Connecticut should withdraw from flawed, foolish popular vote compact
The Democratic controlled state legislature has a chance to reverse a major mistake made in 2018 when Connecticut joined the contrivance called the National Popular Vote compact. Under its provisions, Connecticut would no longer award its electoral votes to the presidential candidate who won the state vote. Instead, the candidate who got the most votes in the national count would receive our electoral votes.
In 2004, for example, Connecticut was won by Democratic nominee John Kerry over Republican President George W. Bush by a margin of 10.4 percent — a landslide. But if the law was in play then, Connecticut would have assigned its seven electoral votes to Bush because he won the national vote by 2.4 percent.
We don’t see how that serves Connecticut voters well.
The compact becomes effective only if states representing at least 270 electoral votes, the amount needed to win, join up. The movement is 98 electoral votes short. Hopefully, it never gets to that number.
Better yet to see Connecticut back out. But alas, the bill to revoke Connecticut’s participation was introduced by Republican state Rep. Kurt Vail of Stafford and the Democratic leadership appears unlikely to even give it a hearing. It should.
The compact’s intent is to assure the candidate with the most popular votes wins. The right way to do that would be amend the U.S. Constitution, but there is no political path to that end.
The founders provided a system under which every state, despite size and population, gets two electors for its two U.S. senators, plus a number of electors equal to its House representatives. This gives relatively small states — meaning Connecticut — greater influence in electing a president than their populations would suggest. Connecticut, for instance, has 514,300 people per elector, compared to 744,740 per elector in Texas.

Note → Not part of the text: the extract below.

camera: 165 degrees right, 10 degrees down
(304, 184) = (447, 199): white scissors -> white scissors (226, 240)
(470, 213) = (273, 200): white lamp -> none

This is rooted in the “Connecticut Plan,” introduced at the Constitutional Convention. The plan recognized that since this is a federation of states, some degree of comparable standing was appropriate in electing a president.

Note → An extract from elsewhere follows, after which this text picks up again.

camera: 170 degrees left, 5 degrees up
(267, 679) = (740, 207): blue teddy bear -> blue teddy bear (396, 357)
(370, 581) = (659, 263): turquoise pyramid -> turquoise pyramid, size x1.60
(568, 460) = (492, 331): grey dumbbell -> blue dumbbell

Yet our modern-day Connecticut leaders are ready to toss this protection away and invite chaos.
Imagine the controversy if this plan was in place and the national vote was too close to call. The nation would face recounts in 50 states.
The compact would encourage multi-candidate races, with a president being handed an electoral majority after getting, say, 35 percent of the vote, potentially without even winning a state.
Also, what is to stop a state legislature from pulling out its electoral votes in a close election? Not the compact, we suspect.
And there is this language in Article I, Section 10 of the U.S. Constitution: “No State shall, without the Consent of Congress … enter into any Agreement or Compact with another State.”
Fix this mistake. Withdraw from the compact.